Our Strategic Vision

Rising to the Wheelchair Challenge

This winter at BFS, Teacher and Dean Laurice Hwang’s 5th grade students rose to the occasion to rally around and learn from a differently abled student.

by Jeffrey Stanley

A problem for someone in a wheelchair is carrying things.   If they are carrying things and have them on your lap, you also have to grab the wheels…Wheel Works is a desk you can clip on to any wheelchair.

The Handrone is an electronic hovering hand that has a mini helicopter-like rotor.

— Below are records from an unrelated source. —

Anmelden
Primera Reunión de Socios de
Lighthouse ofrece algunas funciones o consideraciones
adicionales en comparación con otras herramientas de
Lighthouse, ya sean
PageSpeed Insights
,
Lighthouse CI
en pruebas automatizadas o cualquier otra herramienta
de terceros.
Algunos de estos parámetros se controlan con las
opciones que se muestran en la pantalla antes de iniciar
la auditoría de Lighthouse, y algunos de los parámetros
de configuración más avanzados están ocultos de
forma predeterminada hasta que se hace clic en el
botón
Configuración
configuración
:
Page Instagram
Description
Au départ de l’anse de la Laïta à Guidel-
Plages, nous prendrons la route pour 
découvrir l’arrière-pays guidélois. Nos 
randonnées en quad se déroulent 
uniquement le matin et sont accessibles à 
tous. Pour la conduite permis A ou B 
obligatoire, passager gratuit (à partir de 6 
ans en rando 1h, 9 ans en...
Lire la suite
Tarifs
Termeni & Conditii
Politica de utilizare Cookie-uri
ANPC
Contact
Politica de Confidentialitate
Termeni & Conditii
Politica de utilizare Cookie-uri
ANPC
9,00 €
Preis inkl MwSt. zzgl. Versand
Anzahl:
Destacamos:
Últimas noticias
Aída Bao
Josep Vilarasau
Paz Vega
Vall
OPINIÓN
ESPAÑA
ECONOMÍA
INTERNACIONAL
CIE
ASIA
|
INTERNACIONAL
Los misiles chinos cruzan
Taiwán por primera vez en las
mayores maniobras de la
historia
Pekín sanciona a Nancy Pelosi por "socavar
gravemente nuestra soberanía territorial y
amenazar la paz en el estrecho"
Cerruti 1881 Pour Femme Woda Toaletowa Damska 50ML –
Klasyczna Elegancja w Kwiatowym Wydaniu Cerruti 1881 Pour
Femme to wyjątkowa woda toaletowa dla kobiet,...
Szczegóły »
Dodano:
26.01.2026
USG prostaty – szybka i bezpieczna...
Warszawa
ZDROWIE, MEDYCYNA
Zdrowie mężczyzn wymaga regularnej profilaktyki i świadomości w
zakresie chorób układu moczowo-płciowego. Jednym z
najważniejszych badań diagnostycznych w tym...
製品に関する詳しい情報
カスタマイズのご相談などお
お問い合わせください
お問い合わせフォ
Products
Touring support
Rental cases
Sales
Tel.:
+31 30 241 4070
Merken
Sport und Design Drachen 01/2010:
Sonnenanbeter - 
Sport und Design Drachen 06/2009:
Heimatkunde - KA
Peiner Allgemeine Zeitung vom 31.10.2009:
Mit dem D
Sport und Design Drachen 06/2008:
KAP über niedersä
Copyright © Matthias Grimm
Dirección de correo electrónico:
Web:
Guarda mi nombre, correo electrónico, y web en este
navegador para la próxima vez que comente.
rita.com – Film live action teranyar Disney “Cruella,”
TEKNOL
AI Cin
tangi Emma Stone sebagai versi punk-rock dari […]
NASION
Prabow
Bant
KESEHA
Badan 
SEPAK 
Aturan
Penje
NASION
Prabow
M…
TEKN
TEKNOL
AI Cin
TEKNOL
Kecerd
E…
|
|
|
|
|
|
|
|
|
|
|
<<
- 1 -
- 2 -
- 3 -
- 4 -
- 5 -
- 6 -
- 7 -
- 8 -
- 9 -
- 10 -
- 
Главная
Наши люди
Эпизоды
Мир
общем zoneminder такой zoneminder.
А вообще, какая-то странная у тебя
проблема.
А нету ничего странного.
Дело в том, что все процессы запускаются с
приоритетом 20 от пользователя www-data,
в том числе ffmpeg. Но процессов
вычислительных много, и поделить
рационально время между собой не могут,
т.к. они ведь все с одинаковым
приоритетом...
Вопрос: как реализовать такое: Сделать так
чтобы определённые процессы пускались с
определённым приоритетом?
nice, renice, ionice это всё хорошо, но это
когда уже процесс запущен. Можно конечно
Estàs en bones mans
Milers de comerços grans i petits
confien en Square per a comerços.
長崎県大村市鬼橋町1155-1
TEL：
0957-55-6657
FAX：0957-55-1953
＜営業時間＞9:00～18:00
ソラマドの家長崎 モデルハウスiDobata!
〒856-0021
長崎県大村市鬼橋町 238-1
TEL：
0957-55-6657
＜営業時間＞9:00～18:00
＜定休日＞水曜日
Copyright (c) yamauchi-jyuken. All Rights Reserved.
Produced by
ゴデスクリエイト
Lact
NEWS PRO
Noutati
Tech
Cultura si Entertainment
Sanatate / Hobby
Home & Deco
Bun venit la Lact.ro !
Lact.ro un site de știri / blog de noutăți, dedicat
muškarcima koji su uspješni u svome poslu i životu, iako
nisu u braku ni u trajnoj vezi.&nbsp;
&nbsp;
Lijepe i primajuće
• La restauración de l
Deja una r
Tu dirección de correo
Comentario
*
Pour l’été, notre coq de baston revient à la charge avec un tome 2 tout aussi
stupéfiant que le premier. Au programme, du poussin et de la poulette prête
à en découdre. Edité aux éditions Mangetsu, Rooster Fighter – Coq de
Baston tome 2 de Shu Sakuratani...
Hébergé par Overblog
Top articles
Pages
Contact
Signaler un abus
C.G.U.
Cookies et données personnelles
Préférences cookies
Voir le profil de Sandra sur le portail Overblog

This mechanism is helpful to be able to see things that are very high; for example, a library book on the top shelf.

The idea for the project sort of came up unexpectedly,” said Middle School Science Teacher and 5th and 6th Grade Dean Laurice Hwang.  “When Kai first came back to school, I was with him a lot because I’m a dean, so I’d often be in charge of making sure he was okay.”  Kai had taken time off from school for an illness and returned in a wheelchair, resulting in a lot of curious and inquisitive classmates.  “While hanging out with him, I noticed that there were some basic things that were super inconvenient for him, like getting a drink of water, getting lunch in the cafeteria, trying to press the elevator button on certain floors,” continued Laurice.  And thus the seeds for the Wheelchair Design Challenge were planted.”One day I was with him in Middle School Head Barry Davis‘ office while the rest of the Middle School was going to Quaker Meeting at Schermerhorn.  I had been trying to think of something to keep him engaged for 45 minutes.”  She decided to seek out movies that positively depicted differently abled people, and which would be appealing to kids, and settled on Darius Goes West, a documentary that had been screened at a PAT Diversity Committee event several years ago.  “It’s about a boy named Darius Weems, who has Duchenne Muscular Dystrophy, who goes across the country with a group of friends from Georgia to California to try to get his wheelchair customized on MTV’s Pimp My Ride.”

She and Kai watched the film together.  “There’s a part in the movie where Darius starts rapping about what features he’d like his wheelchair to have, and Kai turned to me and said, ‘I wish my wheelchair had a cupholder.’ I started thinking about how all those inconveniences Kai faced had solutions, and that’s where the project really started.”

The project was also a case of good timing, as Laurice had already been pondering the uses of science and technology to improve quality of life as a discussion topic in her science classes.  “I was also primed for this because I’ve been thinking about ways to get more STEAM in my science class, and this seemed like a good opportunity.” STEAM, a well-known acronym to 21st century school teachers, stands for Science, Technology, Engineering, Arts and Math.  “I’ve been looking for opportunities for students to do more hands-on problem solving,” she elaborated.

The end result was a 3-week module in her 5th grade science classes in which students brainstormed and designed improved wheelchair concepts. Some students walked the building to get ideas. One class was also paid a visit by an architecture professor from SUNY Buffalo who introduced the Americans With Disabilities Act and the need to design buildings with wheelchair access. In the end, students wrote about and formally presented their ideas. Their conclusions were in turn made into a slideshow presentation that Laurice shared with other Middle School faculty. Kai himself reviewed and judged his classmates’ design suggestions.

“It was a special moment that I seized, but the students seemed to really enjoy the project and get a lot out of it.” She also praised Kai for being so open and willing to participate as the focus of the project.  “His friendships made them really care about the project in a way that surprised me,” said Laurice.   It also fit well within this year’s 5th grade service learning curriculum.  “We visit a nursing home, and a lot of the residents are in wheelchairs.” Also, some students’ grandparents are confined to wheelchairs.  “I think this project increased students’ empathy.”

The curricular addition also crossed over into the 5th grade Humanities class where students were reading the award-winning children’s books El Deafo and Wonder, both of which deal with ability and difference.  Middle School Humanities Teacher Erin Mansur and BFS Registrar Valarie Alstoncame in as guest speakers to talk about their own experiences being hearing impaired at BFS and in the community at large.  “A mini-unit about differently abled people just emerged organically from everything that was going on,” reflected Laurice.

This year has also seen the launch of additional Affinity Groups and Identity Explorations in the Middle School, further coinciding with the timing of the Wheelchair Project.  “The Identity Explorations (IE) groups,” explained Laurice, “focus on learning about one social identifier and how it affects society, its historical context, and students’ personal connections.”

All of this jibes well with BFS’ overall mission statement.  “Community is one of the Quaker values that we try to emphasize in the Middle School. The warmth and caring that the kids have shown towards Kai in wanting him to feel included and to help him when he needs help shows how strong the sense of community is here.”  She added modestly, “I can’t really take responsibility for that though.”

POSTSCRIPT: Kai returned to school after spring break without having to use a wheelchair. He continues in his recovery and we wish him all the best.